No livro O Coração Amarelo, do poeta chileno Pablo Neruda (1904 – 1973), é possível perceber toda a dimensão da poesia, como um processo artístico, pois a marca despojada, alegre, política e excêntrica do escritor fica evidente nas vinte e uma poesias presentes no livro.
É fácil compreender a poesia, difícil é explicá-la. Os versos, além de dizerem algo, são como uma bela música, a sonoridade de cada palavra transpõe o significado da própria poesia, que soma, multiplica e transforma o leitor.
O poeta, cada vez mais raro em nosso mundo, é como um cristal bruto, que derrama palavras, que podem contar uma história, uma vida, um sentimento, uma razão, uma descoberta, um mundo.
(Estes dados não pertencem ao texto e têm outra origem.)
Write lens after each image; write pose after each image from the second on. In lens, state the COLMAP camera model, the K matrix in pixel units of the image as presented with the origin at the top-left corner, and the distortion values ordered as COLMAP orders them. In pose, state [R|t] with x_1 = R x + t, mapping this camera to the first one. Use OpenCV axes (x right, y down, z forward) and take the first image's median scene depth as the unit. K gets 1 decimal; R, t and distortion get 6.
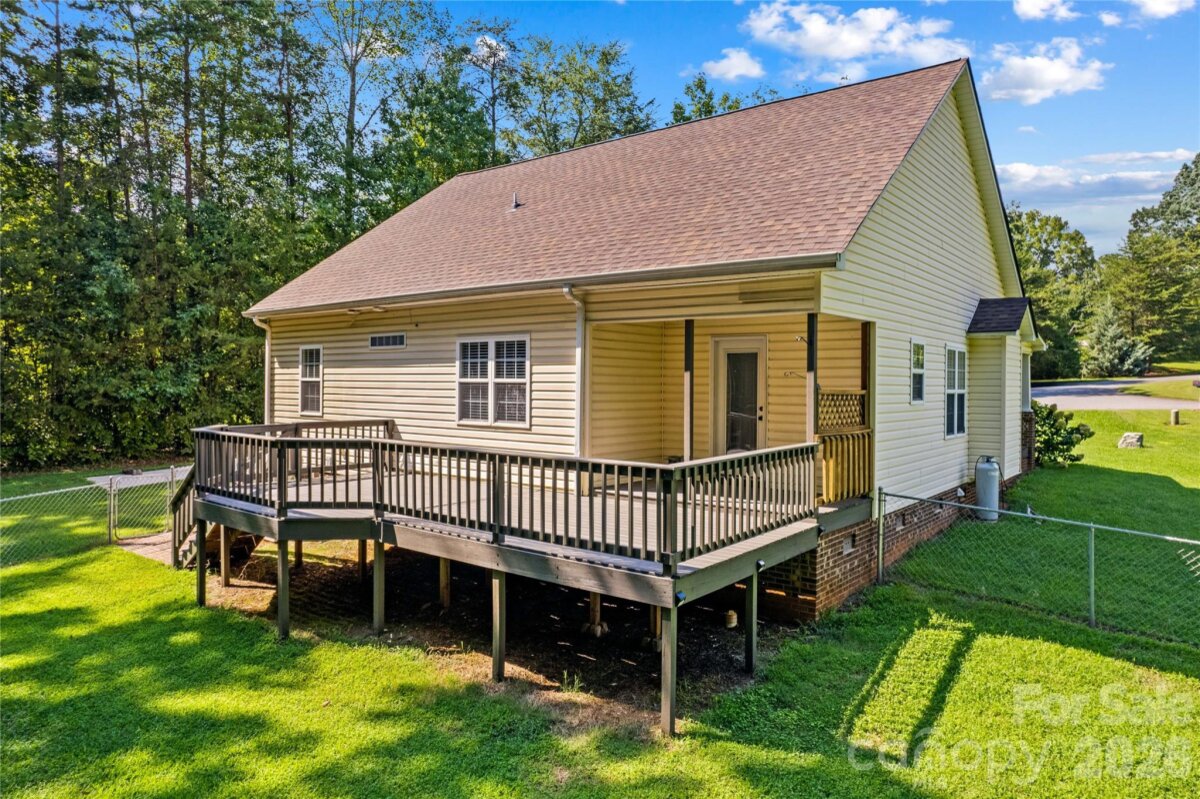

A poesia que dá título ao livro chama-se “Outro” (p. 11), É curta, rápida e linda. Causou em mim a curiosidade em ter um coração amarelo. O que é um coração amarelo? Talvez seja difícil explicar, porém há a certeza que, um dia, essa sensação já fez parte da vida:
De tanto andar uma região
que não figura nos livros
acostumei-me às terras tenazes
em que ninguém me perguntava
se me agradavam as alfaces
ou se preferia a menta
que devoram os elefantes.
E de tanto não responder
tenho o coração amarelo.
Outra poesia que me deixou pensativa foi “O herói”, que conta a história de um homem que vivia nu e, ao final de sua vida, “se cobriu com escamas negras”, ficando impossibilitado de ler. Os últimos versos, contradizem o início da poesia, que traz algo esperançoso pela vida simples do homem nu, que não se adequava às roupas: “fica provado nesta história / que a boa-fé não resiste / às investidas do inverno.” (p. 19):
Depois daquela nudez
com quarenta anos nu
da cabeça aos pés
se cobriu com escamas negras
e os cabelos lhe cobriram
de tal maneira os olhos
que nunca mais pôde ler,
nem do dia os jornais.
Então, “O Herói” se torna um poema complexo, assim como “Uma situação insustentável” (p. 21), que também conta uma história, porém, relaciona vida e morte de um jeito divertido e melancólico, ao apresentar uma família que vive olhando para o passado, para os mortos que um dia fizeram parte da casa onde moram. Por fim, todos se tornam o passado, a própria morte:
Falavam tanto dos mortos
perto do fogo todo dia,
do primo Carlos, de Felipe,
de Carlota, monja defunta,
de Candelario sepultado,
enfim, não terminavam nunca
de recordar o que não vivia.
Pablo Neruda também é conhecido como um poeta do amor. Em O coração Amarelo, apesar do foco ser outro, é impossível não ver a beleza dos primeiros versos do poema “Integrações” (p. 47):
Depois de tudo te amarei
Como se fosse sempre antes
Como se de tanto esperar
Sem que te visses nem chegasses
Estivesses eternamente
Respirando perto de mim.
“Rechaça os relâmpagos” (p. 55) se tornou um dos meus preferidos, pois há uma forte relação dos perigos da natureza com a vida. Abaixo, a segunda estrofe:
Me ensinou o raio a ser tranquilo,
a não perder luz no céu,
a procurar dentro de mim
as galerias da terra,
a cavar no solo duro
até encontrar na dureza
o mesmo lugar que buscava,
agonizado, o meteoro.
Um tema interessante e curioso que aparece nas entrelinhas de outros poemas, porém, com mais clareza em “Enigma para intranquilos” (p. 69) e “O tempo que não se perdeu”, é o próprio tempo. No primeiro ele brinca de imaginar um futuro capaz de controlar o tempo, acelerar as horas, chegar ao nascimento e a morte, como “um motor roubado ao infinito”. No outro, Pablo Neruda reforça o tempo da vida, às coisas que perdemos por distração ou medo. A segunda estrofe diz:
Perder até perder a vida
é viver a vida e a morte
não são coisas passageiras
mas sim constantes, evidentes,
a continuidade do vazio,
o silêncio em que cai tudo
e por fim nós mesmos caímos.
Ao terminar a leitura, entre tantas outras belas poesias, fica a sensação de unidade. Ler um livro de poesia é muito diferente de ler apenas uma poesia, como também é muito diferente à experiência de ler a prosa, porém, quando a poesia é boa, preenche os espaços vazios do papel, preenche a vida, preenche o tempo, o humor, o amor e todo o mistério que provoca.